# Task requirements
1: Answer these questions about the rail thread:
(a) In the first post, which schedule would cause a mess on the platforms if it were run at 6:30 PM?
(b) Which line does Dinker ask whether they have to build first?
(c) According to the last post, who already runs a service from NHV to SPG?
2: Copy the rail thread word for word from "No arguments there." up to and including "in Newark, Delaware.".

# Text passage
While I won't deny that the subways are a bit calmer at 6:30 by comparison to 5:30, they certainly aren't empty either. Just try running the 10:00 PM schedule at 6:30 PM and you'd have quite a mess on the platforms.


----------



## battalion51

No arguments there. I was saying more on a relative scale.


----------



## Dinker

Nngo11 said:


> I think ConnDOT studied commuter rail to New London a while back and decided ridership would be too low. Then they realized they forgot to include either Providence or Worcester as potential terminii for trains and decided to redo the study. Were either line to be set up, there would be commuter lines continously running from Boston (or a bit north of it) to Newark, Delaware. I'm not sure if the schedules would allow it, nor how long it would it take, but it would be an interesting trip (the only non-commuter train part would be a transfer from GCT to Penn. Station). The trouble being, of course, that one must eventually end up in Newark, Delaware.


Don't they have to build the New Haven to Springfield line first? This seems to have dropped out of the news recently. I hope it's not been scuttled.


----------



## Guest

There is already a service from NHV-SPG... Amtrak does fairly well up there.

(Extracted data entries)
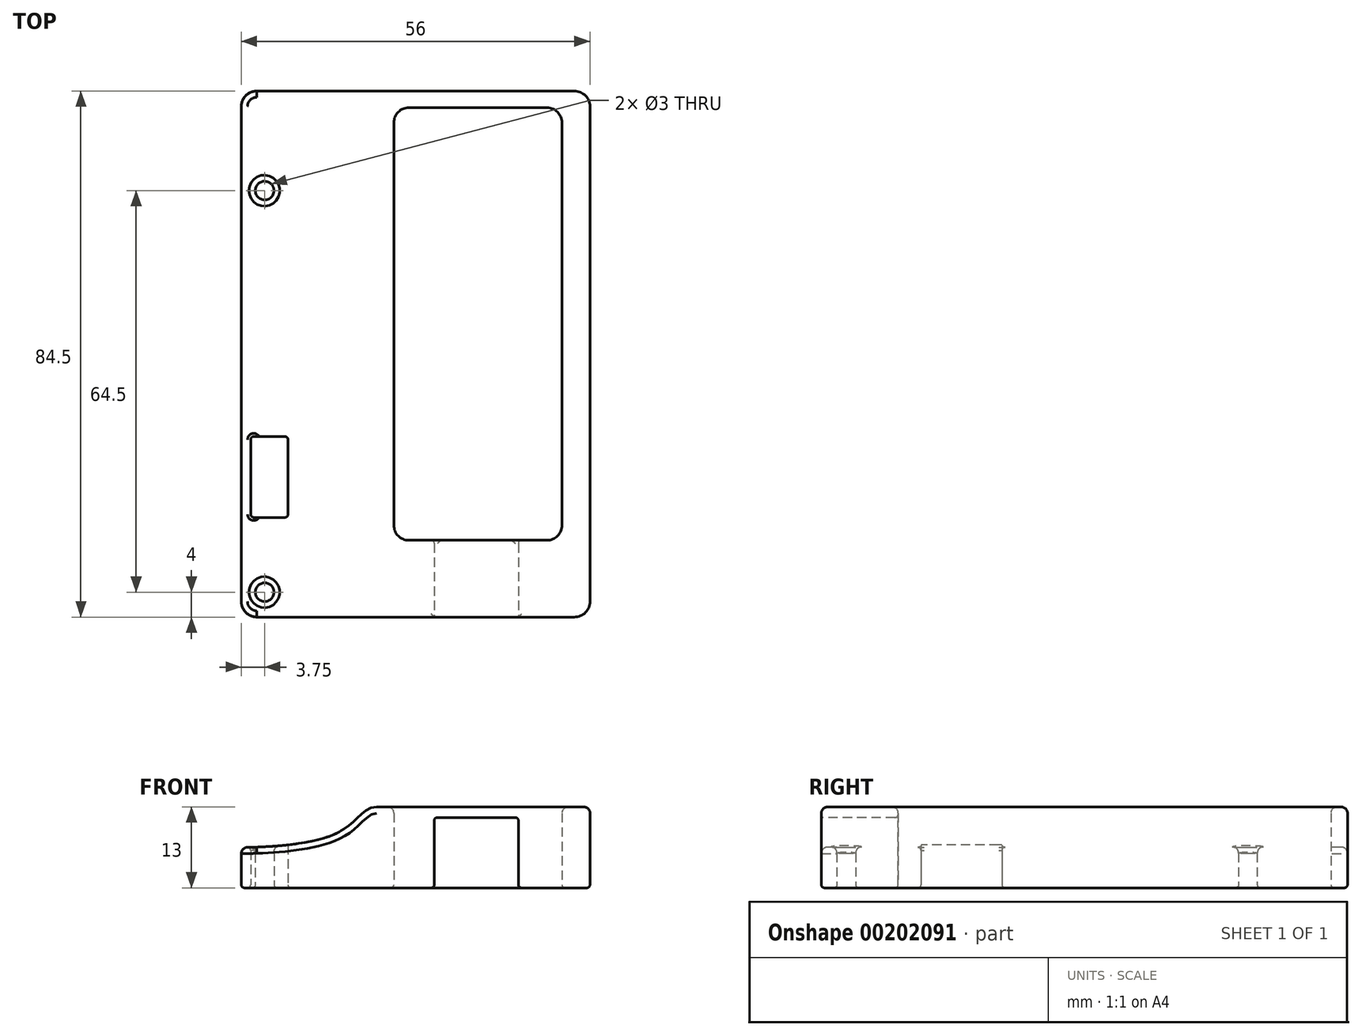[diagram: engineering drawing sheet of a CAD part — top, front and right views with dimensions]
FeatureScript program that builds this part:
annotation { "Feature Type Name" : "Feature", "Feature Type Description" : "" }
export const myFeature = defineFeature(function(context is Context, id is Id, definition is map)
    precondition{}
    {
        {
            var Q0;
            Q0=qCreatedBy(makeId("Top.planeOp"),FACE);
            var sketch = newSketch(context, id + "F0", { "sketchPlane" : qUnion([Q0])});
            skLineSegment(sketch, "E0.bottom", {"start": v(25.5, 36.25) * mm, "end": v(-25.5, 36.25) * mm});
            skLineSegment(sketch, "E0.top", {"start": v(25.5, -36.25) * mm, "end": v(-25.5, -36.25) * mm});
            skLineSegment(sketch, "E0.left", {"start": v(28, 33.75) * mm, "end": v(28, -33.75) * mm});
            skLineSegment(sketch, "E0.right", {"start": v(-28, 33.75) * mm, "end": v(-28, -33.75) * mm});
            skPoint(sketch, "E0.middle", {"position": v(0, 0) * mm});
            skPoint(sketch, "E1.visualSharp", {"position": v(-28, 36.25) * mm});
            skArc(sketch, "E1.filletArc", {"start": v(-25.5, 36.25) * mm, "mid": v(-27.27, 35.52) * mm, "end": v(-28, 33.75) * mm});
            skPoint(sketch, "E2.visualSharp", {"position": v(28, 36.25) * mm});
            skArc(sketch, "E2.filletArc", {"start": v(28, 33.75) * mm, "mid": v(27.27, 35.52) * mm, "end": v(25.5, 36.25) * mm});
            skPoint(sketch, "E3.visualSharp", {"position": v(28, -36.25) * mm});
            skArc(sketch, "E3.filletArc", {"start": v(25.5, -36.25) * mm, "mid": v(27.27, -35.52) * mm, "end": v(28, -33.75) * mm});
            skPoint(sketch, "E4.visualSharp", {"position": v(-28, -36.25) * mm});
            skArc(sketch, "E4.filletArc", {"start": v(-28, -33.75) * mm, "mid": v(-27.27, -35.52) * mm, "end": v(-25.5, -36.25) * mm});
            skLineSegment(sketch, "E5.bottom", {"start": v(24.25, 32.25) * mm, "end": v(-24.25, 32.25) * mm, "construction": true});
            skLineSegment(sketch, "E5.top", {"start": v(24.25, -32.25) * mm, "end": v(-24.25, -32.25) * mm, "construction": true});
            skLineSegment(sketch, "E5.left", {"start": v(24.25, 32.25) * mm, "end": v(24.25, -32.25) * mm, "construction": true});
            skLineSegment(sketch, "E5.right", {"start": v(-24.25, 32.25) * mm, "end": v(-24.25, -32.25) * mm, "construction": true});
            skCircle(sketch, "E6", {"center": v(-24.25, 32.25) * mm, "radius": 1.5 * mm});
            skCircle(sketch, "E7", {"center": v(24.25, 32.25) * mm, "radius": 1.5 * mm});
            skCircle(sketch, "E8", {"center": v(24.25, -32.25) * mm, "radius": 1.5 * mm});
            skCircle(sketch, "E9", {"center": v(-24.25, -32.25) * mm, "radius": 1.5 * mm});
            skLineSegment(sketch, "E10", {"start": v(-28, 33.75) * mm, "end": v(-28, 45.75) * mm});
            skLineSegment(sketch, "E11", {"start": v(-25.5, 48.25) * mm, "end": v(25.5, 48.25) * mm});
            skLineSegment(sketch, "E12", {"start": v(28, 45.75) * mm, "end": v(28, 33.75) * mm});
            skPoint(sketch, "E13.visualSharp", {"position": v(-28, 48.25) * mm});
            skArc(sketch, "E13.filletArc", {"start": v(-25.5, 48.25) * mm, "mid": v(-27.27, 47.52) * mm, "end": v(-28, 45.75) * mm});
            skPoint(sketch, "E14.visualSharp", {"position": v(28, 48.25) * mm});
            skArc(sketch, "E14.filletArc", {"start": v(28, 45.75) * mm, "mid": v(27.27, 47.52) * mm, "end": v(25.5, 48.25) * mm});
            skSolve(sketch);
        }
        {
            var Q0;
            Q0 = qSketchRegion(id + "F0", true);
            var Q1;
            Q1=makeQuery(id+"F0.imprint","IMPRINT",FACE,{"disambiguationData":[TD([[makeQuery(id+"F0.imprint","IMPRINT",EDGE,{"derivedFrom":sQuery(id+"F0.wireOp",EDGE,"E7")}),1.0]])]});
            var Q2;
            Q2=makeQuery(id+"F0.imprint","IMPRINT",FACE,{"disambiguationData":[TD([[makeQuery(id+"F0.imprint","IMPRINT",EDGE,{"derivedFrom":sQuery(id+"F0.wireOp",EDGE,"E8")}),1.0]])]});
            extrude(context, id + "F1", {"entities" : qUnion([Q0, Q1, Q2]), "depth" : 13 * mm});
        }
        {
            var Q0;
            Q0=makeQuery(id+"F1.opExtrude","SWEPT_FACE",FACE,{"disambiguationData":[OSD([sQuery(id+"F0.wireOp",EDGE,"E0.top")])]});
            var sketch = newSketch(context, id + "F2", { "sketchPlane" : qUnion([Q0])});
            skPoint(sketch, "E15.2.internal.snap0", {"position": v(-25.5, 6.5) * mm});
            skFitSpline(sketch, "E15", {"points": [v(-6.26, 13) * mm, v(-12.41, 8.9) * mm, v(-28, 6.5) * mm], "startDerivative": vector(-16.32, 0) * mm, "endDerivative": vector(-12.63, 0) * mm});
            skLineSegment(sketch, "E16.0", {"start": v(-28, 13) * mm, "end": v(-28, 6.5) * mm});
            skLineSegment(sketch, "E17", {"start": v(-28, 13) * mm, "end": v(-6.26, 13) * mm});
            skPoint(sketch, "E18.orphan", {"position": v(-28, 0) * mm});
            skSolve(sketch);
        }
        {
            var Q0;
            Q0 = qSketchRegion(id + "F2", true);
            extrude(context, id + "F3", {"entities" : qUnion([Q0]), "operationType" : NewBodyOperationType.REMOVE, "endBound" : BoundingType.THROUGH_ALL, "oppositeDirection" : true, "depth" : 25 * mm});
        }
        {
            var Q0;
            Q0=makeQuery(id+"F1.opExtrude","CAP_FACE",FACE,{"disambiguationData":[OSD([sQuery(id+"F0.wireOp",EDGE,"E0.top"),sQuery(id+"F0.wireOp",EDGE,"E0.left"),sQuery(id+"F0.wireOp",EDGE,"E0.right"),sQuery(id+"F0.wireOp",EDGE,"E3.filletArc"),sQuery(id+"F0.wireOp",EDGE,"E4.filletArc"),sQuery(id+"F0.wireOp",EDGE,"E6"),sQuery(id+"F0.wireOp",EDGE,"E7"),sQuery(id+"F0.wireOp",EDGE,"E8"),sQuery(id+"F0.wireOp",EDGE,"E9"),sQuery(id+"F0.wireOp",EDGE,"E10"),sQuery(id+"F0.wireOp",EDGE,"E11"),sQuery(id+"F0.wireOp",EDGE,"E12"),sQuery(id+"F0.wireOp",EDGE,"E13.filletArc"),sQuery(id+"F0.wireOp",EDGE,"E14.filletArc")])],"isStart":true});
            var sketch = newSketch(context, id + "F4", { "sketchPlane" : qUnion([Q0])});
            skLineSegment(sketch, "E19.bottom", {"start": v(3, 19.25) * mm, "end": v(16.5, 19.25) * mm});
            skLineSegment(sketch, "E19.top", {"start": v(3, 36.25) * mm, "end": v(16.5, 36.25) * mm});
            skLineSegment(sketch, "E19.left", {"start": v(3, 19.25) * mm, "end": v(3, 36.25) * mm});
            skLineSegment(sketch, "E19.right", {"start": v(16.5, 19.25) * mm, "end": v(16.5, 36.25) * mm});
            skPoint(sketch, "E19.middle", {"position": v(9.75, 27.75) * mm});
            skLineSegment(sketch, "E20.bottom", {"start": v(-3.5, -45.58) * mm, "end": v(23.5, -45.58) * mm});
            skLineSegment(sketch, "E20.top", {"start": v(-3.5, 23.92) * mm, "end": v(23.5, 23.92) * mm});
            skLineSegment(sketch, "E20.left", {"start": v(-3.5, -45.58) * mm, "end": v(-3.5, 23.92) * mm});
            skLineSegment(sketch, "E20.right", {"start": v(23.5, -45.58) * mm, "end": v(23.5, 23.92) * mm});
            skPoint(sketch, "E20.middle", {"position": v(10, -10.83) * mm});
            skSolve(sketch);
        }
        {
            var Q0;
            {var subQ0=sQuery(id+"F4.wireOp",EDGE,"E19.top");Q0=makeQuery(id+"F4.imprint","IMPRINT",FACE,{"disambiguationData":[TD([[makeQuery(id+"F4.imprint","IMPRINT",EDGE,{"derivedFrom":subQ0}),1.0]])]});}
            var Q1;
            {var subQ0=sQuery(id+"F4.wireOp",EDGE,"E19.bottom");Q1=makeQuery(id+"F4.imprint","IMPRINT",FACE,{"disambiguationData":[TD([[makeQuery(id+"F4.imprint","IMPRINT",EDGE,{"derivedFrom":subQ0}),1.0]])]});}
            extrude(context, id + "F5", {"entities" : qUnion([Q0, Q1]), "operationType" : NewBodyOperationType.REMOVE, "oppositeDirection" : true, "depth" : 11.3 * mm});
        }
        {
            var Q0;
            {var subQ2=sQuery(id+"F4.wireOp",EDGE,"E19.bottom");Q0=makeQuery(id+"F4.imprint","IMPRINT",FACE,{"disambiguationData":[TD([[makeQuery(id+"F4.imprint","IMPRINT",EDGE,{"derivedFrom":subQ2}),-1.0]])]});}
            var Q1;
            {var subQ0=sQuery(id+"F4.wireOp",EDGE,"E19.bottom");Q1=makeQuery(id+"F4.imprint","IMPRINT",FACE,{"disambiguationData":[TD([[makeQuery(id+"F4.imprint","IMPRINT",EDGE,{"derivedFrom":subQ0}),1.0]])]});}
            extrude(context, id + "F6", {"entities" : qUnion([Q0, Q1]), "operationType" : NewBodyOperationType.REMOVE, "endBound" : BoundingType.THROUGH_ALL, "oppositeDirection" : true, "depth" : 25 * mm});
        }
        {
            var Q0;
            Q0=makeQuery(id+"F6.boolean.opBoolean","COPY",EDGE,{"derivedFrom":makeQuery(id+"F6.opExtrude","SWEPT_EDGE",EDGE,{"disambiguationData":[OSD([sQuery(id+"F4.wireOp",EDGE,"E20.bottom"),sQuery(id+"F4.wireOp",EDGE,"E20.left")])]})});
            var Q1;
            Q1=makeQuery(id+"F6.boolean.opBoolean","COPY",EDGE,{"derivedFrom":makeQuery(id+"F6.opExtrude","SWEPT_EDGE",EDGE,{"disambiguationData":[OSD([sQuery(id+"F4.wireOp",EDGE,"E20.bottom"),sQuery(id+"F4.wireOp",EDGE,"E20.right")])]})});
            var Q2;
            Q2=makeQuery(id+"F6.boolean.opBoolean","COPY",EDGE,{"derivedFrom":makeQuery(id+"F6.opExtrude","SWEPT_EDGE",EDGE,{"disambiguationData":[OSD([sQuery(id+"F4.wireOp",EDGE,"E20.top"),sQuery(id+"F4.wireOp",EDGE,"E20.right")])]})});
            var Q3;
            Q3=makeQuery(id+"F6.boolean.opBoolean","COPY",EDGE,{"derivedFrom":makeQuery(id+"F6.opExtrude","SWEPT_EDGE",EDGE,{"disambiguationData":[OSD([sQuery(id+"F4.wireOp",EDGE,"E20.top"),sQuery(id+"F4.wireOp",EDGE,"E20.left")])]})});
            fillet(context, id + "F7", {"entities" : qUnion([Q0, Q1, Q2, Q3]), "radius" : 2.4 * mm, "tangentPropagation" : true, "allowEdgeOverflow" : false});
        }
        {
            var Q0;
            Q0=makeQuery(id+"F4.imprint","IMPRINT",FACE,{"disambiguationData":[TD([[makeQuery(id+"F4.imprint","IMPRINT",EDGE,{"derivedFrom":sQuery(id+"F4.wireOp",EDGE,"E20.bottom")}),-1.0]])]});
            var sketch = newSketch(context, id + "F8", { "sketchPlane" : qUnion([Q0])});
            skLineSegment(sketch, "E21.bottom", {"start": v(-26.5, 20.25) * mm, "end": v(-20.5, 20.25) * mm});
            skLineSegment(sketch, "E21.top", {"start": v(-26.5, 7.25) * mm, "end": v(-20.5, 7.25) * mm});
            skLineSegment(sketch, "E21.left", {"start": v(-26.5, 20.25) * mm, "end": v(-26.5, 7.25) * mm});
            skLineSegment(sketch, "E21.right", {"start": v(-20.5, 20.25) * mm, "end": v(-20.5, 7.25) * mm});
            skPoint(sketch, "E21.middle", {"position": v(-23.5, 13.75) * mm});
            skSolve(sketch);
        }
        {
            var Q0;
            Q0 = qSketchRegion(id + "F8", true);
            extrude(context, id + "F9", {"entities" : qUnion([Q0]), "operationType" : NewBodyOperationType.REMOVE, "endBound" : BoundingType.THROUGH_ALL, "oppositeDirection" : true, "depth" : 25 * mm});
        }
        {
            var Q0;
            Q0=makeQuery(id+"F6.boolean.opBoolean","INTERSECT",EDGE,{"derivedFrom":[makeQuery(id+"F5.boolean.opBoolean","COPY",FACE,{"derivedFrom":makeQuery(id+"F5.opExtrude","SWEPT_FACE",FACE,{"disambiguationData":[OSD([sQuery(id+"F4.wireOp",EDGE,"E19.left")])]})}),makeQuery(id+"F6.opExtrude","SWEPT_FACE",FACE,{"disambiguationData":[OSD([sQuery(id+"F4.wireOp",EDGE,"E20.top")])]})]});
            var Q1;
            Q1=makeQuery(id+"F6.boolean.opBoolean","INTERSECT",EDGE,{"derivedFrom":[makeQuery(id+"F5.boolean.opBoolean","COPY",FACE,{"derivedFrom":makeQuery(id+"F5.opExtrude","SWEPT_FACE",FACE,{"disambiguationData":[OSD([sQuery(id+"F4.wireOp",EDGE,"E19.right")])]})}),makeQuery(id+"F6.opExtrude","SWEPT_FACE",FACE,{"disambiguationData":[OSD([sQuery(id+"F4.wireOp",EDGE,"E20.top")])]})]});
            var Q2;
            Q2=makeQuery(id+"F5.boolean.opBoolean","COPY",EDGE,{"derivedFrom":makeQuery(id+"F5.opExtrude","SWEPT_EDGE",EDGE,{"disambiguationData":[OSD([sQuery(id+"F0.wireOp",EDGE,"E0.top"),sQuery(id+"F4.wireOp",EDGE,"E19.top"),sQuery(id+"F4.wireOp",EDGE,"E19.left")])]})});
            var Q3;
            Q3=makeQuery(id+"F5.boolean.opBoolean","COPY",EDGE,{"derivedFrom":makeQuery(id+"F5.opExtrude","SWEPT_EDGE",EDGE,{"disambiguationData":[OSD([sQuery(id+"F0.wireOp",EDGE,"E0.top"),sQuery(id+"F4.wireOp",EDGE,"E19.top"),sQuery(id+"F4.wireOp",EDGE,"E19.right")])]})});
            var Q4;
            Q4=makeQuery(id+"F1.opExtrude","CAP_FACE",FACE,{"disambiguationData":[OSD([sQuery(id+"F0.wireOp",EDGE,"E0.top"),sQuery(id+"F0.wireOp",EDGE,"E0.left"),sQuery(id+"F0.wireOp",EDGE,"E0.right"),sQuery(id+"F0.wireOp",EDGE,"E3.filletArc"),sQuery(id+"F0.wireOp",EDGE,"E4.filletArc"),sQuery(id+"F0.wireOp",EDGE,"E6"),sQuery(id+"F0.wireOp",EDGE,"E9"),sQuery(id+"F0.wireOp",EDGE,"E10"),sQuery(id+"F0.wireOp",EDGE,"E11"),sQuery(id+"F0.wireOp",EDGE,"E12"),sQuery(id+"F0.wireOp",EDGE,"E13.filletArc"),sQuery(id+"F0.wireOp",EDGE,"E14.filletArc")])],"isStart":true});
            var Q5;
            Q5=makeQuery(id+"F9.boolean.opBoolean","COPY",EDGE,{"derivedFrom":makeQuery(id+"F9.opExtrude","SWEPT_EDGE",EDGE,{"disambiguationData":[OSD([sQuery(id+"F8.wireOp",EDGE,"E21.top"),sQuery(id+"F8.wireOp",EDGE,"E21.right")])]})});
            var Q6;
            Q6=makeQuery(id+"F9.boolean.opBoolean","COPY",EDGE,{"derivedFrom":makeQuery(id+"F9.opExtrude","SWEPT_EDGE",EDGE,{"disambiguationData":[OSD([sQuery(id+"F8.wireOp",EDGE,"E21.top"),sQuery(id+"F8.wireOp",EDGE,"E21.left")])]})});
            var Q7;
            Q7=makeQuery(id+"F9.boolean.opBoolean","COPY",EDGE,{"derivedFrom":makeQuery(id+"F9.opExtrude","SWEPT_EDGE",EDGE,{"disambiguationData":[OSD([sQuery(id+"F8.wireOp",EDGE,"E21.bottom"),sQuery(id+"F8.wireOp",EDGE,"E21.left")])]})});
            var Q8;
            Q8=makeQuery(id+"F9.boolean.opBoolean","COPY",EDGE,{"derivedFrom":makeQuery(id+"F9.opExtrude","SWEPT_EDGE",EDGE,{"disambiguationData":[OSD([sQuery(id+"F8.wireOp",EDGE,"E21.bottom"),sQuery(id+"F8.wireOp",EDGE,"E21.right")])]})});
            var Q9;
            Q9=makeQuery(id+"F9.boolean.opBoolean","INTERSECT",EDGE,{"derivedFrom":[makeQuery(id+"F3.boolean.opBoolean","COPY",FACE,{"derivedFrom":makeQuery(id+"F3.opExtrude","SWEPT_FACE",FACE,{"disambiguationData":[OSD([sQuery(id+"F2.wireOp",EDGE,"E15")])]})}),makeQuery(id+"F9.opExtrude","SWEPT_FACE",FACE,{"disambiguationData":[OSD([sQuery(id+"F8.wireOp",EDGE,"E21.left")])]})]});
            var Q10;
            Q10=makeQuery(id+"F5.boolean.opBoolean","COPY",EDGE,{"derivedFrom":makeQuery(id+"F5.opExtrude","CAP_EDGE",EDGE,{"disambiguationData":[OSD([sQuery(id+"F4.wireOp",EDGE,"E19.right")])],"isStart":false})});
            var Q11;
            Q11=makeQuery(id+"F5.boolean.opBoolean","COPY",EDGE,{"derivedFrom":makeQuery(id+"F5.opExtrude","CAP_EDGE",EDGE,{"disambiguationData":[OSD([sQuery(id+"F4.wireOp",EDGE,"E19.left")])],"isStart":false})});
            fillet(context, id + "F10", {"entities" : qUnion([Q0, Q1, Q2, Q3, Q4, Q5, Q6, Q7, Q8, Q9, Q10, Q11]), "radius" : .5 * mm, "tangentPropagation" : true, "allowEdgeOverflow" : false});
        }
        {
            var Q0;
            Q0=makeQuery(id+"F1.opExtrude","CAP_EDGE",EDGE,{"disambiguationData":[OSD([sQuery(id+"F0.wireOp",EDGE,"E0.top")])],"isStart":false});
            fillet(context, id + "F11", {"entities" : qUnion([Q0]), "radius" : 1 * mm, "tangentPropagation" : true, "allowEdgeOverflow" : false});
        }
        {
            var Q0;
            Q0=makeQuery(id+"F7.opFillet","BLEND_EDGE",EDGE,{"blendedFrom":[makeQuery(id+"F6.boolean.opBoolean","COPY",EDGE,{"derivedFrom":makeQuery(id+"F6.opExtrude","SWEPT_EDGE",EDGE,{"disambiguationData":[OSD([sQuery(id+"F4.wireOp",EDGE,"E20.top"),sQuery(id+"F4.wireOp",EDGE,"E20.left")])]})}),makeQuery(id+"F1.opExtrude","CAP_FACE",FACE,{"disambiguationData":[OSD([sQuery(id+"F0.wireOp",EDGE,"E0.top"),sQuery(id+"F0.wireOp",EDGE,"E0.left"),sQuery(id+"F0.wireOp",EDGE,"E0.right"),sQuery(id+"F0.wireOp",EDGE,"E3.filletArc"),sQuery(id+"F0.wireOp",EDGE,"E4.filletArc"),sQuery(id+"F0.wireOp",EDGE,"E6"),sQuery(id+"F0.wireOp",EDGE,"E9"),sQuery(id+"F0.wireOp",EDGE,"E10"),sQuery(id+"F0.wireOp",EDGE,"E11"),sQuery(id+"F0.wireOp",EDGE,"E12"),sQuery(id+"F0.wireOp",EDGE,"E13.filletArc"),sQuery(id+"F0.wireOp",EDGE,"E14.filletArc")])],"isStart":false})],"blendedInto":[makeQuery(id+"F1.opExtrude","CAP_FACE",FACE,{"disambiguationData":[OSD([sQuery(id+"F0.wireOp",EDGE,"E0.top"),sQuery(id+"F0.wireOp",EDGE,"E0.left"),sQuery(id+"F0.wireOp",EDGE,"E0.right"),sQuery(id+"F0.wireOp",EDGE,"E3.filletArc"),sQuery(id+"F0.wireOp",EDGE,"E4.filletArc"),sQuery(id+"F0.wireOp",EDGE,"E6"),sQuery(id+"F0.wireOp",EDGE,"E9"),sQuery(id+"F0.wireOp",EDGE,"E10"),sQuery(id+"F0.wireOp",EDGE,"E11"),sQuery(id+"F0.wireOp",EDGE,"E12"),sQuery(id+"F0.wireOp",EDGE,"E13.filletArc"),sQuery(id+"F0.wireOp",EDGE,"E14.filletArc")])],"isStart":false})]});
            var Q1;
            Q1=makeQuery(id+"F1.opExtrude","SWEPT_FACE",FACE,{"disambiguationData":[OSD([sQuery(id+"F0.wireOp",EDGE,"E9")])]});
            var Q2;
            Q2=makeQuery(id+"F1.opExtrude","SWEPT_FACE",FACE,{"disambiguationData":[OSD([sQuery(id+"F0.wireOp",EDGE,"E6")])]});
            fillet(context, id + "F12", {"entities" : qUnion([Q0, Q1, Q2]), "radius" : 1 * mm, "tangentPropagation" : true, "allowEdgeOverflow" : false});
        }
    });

# Solutions per task
1:
(a) The 10:00 PM schedule.
(b) The New Haven to Springfield line.
(c) Amtrak.

2:
No arguments there. I was saying more on a relative scale.


----------



## Dinker

Nngo11 said:


> I think ConnDOT studied commuter rail to New London a while back and decided ridership would be too low. Then they realized they forgot to include either Providence or Worcester as potential terminii for trains and decided to redo the study. Were either line to be set up, there would be commuter lines continously running from Boston (or a bit north of it) to Newark, Delaware. I'm not sure if the schedules would allow it, nor how long it would it take, but it would be an interesting trip (the only non-commuter train part would be a transfer from GCT to Penn. Station). The trouble being, of course, that one must eventually end up in Newark, Delaware.